(Transcribed page contents)
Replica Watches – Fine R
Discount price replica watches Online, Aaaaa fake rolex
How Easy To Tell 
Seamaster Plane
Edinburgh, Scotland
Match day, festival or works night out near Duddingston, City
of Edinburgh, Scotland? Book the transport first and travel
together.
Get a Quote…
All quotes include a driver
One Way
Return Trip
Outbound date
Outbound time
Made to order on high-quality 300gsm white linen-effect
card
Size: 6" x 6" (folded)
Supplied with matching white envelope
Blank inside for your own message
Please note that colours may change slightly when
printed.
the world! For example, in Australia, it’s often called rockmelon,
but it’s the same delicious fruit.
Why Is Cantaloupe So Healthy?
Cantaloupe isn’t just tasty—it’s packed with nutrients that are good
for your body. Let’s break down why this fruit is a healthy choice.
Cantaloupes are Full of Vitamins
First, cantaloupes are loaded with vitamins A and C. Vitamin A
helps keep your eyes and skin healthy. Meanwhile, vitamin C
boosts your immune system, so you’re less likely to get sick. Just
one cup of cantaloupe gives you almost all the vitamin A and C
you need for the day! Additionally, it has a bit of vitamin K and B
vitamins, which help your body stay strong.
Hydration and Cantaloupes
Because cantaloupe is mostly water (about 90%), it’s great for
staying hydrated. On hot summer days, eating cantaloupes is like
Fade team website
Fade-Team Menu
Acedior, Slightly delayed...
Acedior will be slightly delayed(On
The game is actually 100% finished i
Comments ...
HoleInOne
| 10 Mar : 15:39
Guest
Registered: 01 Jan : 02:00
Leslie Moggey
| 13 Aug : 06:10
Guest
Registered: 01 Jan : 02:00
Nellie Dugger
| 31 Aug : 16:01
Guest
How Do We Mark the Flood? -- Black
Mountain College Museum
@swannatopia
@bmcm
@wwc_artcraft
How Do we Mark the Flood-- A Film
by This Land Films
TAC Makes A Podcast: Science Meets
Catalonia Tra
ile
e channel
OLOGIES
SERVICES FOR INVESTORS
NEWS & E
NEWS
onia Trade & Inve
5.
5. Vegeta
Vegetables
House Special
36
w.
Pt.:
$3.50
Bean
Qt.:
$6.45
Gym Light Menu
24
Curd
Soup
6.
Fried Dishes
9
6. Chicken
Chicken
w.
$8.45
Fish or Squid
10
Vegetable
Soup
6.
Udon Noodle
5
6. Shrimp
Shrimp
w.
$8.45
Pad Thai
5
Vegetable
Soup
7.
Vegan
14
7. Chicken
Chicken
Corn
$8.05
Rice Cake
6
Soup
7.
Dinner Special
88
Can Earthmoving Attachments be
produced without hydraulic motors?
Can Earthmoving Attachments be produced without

...

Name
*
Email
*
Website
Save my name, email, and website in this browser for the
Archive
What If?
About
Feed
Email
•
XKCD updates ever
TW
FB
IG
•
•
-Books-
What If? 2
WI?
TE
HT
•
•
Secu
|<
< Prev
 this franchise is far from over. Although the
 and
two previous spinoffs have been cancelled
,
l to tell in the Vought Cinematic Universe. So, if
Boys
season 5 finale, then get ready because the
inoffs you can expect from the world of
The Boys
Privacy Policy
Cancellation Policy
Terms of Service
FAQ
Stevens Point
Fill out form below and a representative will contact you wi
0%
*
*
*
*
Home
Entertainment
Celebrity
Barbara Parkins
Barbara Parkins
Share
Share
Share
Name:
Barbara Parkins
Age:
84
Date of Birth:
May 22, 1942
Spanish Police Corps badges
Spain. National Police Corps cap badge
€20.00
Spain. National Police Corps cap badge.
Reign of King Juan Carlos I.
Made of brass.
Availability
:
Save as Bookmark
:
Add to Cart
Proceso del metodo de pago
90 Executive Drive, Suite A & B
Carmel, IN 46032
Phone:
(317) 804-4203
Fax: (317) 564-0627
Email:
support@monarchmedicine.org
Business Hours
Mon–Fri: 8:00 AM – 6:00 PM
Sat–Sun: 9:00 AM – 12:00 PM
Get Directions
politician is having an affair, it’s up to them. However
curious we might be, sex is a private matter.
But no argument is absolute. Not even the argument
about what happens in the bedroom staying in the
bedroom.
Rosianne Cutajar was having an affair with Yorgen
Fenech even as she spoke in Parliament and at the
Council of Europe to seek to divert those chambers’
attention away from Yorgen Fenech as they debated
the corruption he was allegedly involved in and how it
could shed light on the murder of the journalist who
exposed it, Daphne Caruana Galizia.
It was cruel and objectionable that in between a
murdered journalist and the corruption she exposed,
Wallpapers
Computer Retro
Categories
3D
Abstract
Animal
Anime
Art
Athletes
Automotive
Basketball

...

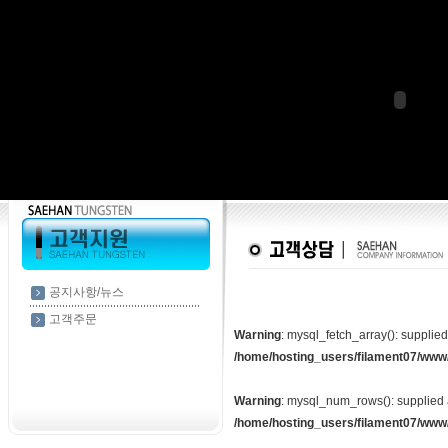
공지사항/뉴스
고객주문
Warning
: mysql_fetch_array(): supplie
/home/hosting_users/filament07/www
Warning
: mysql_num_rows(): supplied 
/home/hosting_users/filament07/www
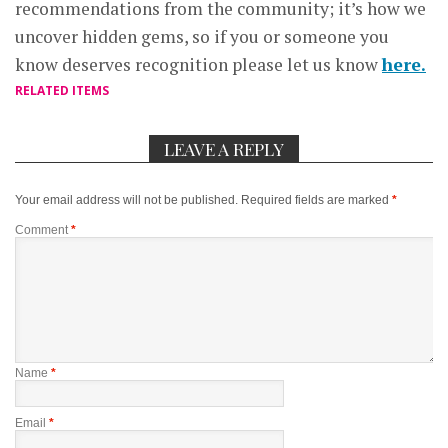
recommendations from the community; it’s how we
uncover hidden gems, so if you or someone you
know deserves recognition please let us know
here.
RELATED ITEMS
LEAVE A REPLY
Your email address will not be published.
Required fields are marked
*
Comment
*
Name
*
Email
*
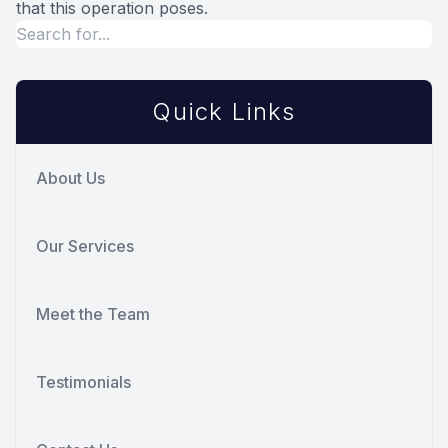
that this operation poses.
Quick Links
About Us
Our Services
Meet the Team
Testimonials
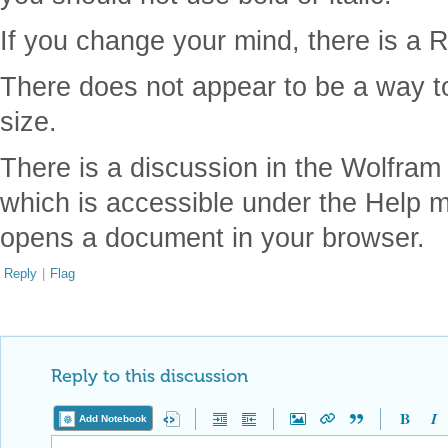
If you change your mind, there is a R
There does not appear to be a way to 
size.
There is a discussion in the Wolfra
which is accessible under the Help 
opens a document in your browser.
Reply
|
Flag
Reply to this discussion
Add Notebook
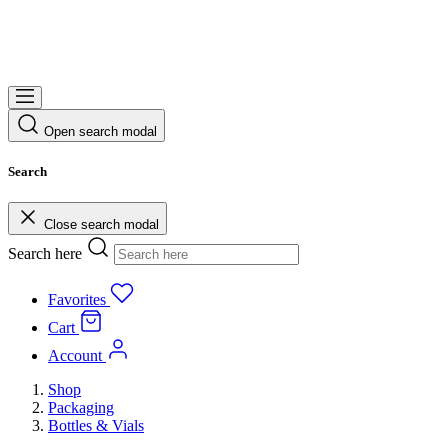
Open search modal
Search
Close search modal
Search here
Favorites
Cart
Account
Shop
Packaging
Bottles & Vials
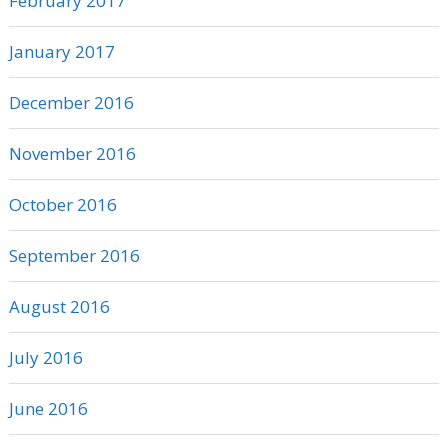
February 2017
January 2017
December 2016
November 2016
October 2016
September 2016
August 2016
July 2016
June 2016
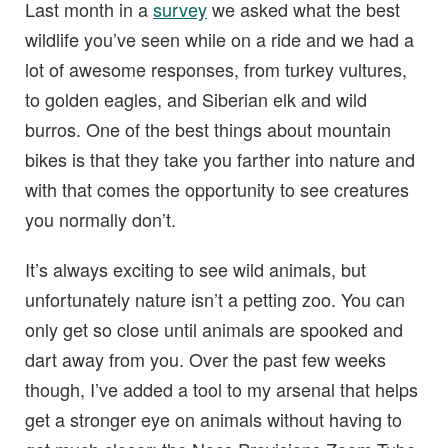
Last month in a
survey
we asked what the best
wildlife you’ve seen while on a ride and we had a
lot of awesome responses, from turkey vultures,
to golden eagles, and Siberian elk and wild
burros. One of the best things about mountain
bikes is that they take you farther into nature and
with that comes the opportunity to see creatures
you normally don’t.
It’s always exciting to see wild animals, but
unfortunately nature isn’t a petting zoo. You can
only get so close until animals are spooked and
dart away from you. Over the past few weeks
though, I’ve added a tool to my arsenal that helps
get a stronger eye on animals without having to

**What you have to do:**
Retype exactly the lines of the data above that fall between the line with "Replica Watches – Fine R" and the line with "Supplied with matching white envelope", inclusive, and add nothing.

**Output of the exercise:**
Replica Watches – Fine R
Discount price replica watches Online, Aaaaa fake rolex
How Easy To Tell 
Seamaster Plane
Edinburgh, Scotland
Match day, festival or works night out near Duddingston, City
of Edinburgh, Scotland? Book the transport first and travel
together.
Get a Quote…
All quotes include a driver
One Way
Return Trip
Outbound date
Outbound time
Made to order on high-quality 300gsm white linen-effect
card
Size: 6" x 6" (folded)
Supplied with matching white envelope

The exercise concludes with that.